Translating among representations

From Thinkmath

The principle of translation within and among modes is used throughout Think Math! Here are just two examples.

Headline Stories

In one of the many varieties of the daily Headline Stories (open-ended problem-solving), students will see a picture of dots or objects, perhaps like this

and are asked to tell a verbal story or make a symbolic summary that relates to the picture. First-graders might respond with any of several symbolic summaries, like 5 + 3 = 8 (noticing the orientation of the stems or how they are boxed), or 3 + 4 + 1 = 8 (reflecting the left-to-right grouping of flowers by color) or 4 + 4 = 8 (reflecting color only). Extracting such variety of translation is important. Students’ verbal statements tend initially to be quite straightforward and simple observations, but teachers are encouraged to help students broaden their statements to include story elements and questions as well. As with symbolic summaries, the nature of the response will vary with the student and also over time, as the teacher encourages the class to find more ways of looking at things.

• Observations come at a variety of levels from such simple ones as “eight flowers” to more detailed ones like “one box has two more than the other box” or “there are just as many pink flowers as purple flowers” or “there are two more pink flowers in that box than in the other box.”

• Questions also come at a variety of levels, allowing all students to participate. Here is a straightforward one, embellished in a story: “Nicquela brought three pink flowers and two purple flowers to class. Curtis brought two purple flowers and one pink flower. How many flowers does that make?” More subtle ones include: “How many more flowers did Nicquela bring?” or “Can this number of flowers be shared evenly among two people?”

From concrete objects to mental representations

(See grade xx lesson xx in Think Math!. See also Developing attention, focus, and working memory.)

Another example of translation is the careful move from base-ten blocks (translation among three representations, written and spoken numbers and manipulative) to pictures of base-ten blocks (with the deliberate intent of getting students to translate from physical objects to paper pictures in preparation for mental pictures) to sounds and hand gestures representing the pictures.
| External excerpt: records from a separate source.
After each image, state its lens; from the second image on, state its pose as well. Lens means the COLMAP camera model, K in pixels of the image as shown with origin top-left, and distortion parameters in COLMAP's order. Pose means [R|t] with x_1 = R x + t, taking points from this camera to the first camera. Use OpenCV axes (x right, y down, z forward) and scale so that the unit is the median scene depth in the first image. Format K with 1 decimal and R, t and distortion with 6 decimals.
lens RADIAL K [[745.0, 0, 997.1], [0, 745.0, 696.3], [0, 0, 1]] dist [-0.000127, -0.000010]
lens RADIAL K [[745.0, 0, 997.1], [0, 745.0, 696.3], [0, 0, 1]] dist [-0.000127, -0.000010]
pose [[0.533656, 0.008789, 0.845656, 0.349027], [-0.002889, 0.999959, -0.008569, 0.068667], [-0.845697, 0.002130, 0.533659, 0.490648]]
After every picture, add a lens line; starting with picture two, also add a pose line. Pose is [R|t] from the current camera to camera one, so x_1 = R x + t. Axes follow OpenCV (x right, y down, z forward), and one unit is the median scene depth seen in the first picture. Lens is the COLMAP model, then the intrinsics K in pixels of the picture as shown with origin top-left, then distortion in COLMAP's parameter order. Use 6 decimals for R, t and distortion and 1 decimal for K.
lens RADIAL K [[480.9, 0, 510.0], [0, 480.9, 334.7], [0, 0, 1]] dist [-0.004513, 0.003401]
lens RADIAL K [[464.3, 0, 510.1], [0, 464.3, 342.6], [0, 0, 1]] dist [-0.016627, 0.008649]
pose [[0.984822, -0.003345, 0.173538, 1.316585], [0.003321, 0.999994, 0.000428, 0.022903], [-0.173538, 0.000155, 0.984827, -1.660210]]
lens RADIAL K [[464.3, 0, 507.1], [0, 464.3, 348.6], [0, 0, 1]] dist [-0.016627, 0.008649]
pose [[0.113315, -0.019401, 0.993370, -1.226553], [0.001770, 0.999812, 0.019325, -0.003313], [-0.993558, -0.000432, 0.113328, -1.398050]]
Why the latter? Because they are ephemeral: one has to see/hear and store the thunks (the 100 flat), swishes (the 10 rod), and pops (the little units), incrementing each separately, so that “thunk swish pop, thunk pop pop” is recognized as 213 (or 111 + 102, which is the way it was “spoken”). This focus on building mental “buffers” for information, and having children increase their capacity to focus and keep track of information as new information comes in is a feature of the program in many places, and usually involves translating information from one form to another.